___ Verilen Metin

Nathalie Wood un insanın icini parcalayan nemli güzel bakislariyla asik oldugu, sevdigine kavusamadigi bir filmin esliginde sizim sizim sizlayarak felsefe yapmis iken ve her zamanki bilgisayarima iyi geceler dileme ritüelimin son perdesini Derkenar ile indirmeye hazirlanirken, pat, yaziniz ile karsilastim.

Bari ben de bir seyler söyleyeyim di mi?

Filmi izlerken arka planda cekip gitmeleri de kiyasladim dogal olarak ve en aciklisi belki yine Nathalie yüzündendir, yüreklerden cekip gitmekmis gibi geldi.

Bir yürekten toparlanip gitmenin, cicek acmayi ve de meyveye durmayi da pesinden sürükleyip götürdügünü, bir hoscakal ile neleri hangi olasiliklari yitirmis oldugunu belirleyememenin insana ayaklarini sürüttürdügünü düsünüp durmustum. Hakliydim da bu gece cok fena.

Sipidik terlikli bir sevgiliden bos kalan bir kalpten sözetmeyelim de, cekip gittiginiz yer Star gazetesi olsun. O cekip gitme ya da gitmeye calisma, cok fena bak söylemedi demeyin.

Sevgilerimle…

Madonna - 16 Eylül 2008 (00:55)

Rahatsızlığım yüzünden gazete okumayı da bırakınca, ilk 3-4 yazı dışındakileri okuyamamıştım. Hazır biraz toparlanmışken (ve gazete web sitesinden yazıları kaldırmadan) neredeyse bütün günümü yazıları okumakla geçirdim. Tam da Derkenar'daki yazılar tadında yazmaya başlayınca ayrılık hasıl olmuş.

Şaşırdım desem en azından kendim için inandırıcı olmaz. Beklediğim bir durumdu. Ben ayrılığa değil, başlangıca biraz şaşırmıştım. Neo-Liberal Komandolar (12 Eylül öncesi Sol'a bindiren başka komandolar vardı. Şimdi aynı işlevi Liberal/Neo Liberaller görüyor) gibi yazılarına kırk takla attırmayacağına, değirmene su taşıyan adam olmayacağına göre acaba nasıl yazacak ve orada nasıl barınabilecek diye epey bir meraklanmıştım.

Gazetede "Hızlı Gazeteci Star'da" duyurusunu okuduğum gün "bu adamlar ya Hızlı Gazeteci okumamışlar ya da okuduklarını anlamamışlar" düşünceleri geçmişti aklımdan. Zira, Hızlı Gazeteci ne birilerinin değirmenine su taşımıştı, ne de taşınan suyun ucundan kıyısından tutup yardım etmişti. Aksine, böyle adamlarla maraza çıkarıp durmuştu. Şimdi, her daim dik duran o aksi adamdan gereken dersi almışlardır her halde. Benim tavsiyem o çizgi romanları tekrar okusunlar.

______
___ Çıkarılan Liste

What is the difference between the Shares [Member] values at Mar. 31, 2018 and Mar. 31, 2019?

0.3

______
___ Çıkarılan Liste

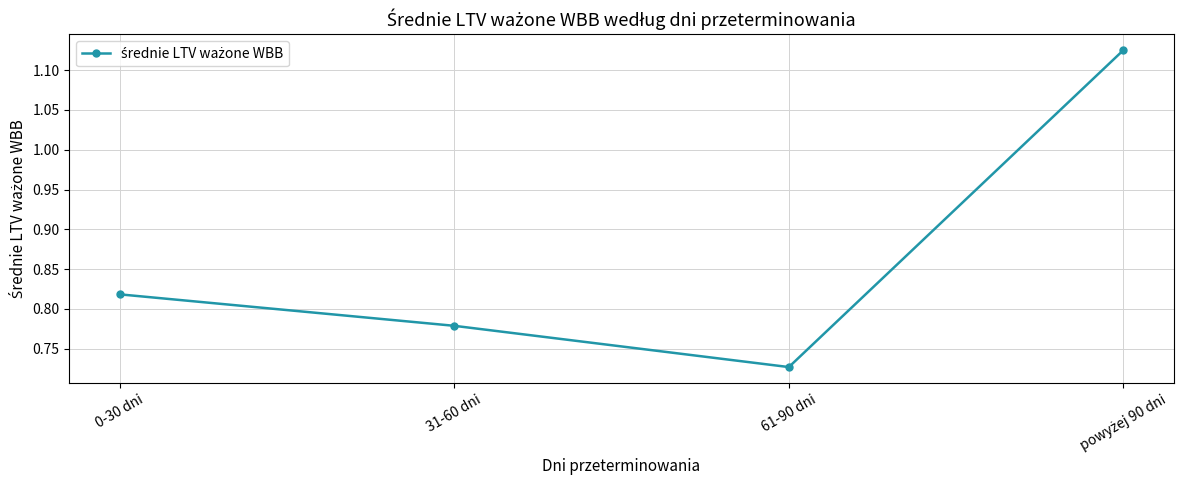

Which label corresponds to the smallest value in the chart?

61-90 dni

______

- Görevler -
• A. Verilen metindeki ikinci yorumu yazan kişi gazete okumayı neden bırakmış?
• B. Hızlı Gazeteci'nin Star'dan ayrılışı üzerine yazılmış verilen metni son cümlesinden itibaren sürdürün.
Liste, verilen metinden bağımsız ayrı bir malzemedir.

- Numaralı Yanıtlar -
• A. Rahatsızlığı yüzünden.

• B.
Neyse, kısa kesip Derkenar'a tekrar hoş geldin diyeyim: -). Gazete okumasam bile Derkenar okumaya berdevam.

Kâmuran Kızlak - 16 Eylül 2008 (13:40)

Hoşgeldiniz diye kısa ama çoook derin bir lâf edip mesajı gönderecektim ama yorum formu uyarı verip de "meramınızı anlattığınıza emin misiniz" diye sorunca dağıldım. Tekrardan hoş geldiniz, hoooşgeldiniz. Üzüntüleriniz kısa sürsün demiyorum, zaten çok kısacık sürmüş, mutlu oldum. Kendinize iyi bakınız.

Binnaz Özgüven - 16 Eylül 2008 (19:26)

Doğru olanı yapmak iyidir ve huzur verir. Onlar paralarını sayarken bile mutsuzlar. Şu kısacık hayat süresi huzurla geçsin daha iyi.

Fuat Trak - 17 Eylül 2008 (02:07)

Sanırım bu konuda daha ayrıntılı bir yazı yazmam gerekiyor.

Şimdilik, ön bilgi olarak şunları kaydedeyim:

Star'dan çıkartılmadım. Kendim ayrıldım. Bu kararımda gazetenin son günlerdeki yayın politikasının hiç rolü olmadı diyemem, ama asıl neden başka. Huzur sorunu. Israrla çizgi istenip bu çizgilerin içine sıçılmayacağına dair hiç bir güvencenin verilemeyişi. Ama yine de ısrarla çizgi istenişi. Empati eksikliği.

Buna zaten gazetedeki yazılarımda en az beş altı kez değindim.

Tafsilât başka bir yazıda. Yazarsam tabii.

Necdet Şen - 17 Eylül 2008 (12:33)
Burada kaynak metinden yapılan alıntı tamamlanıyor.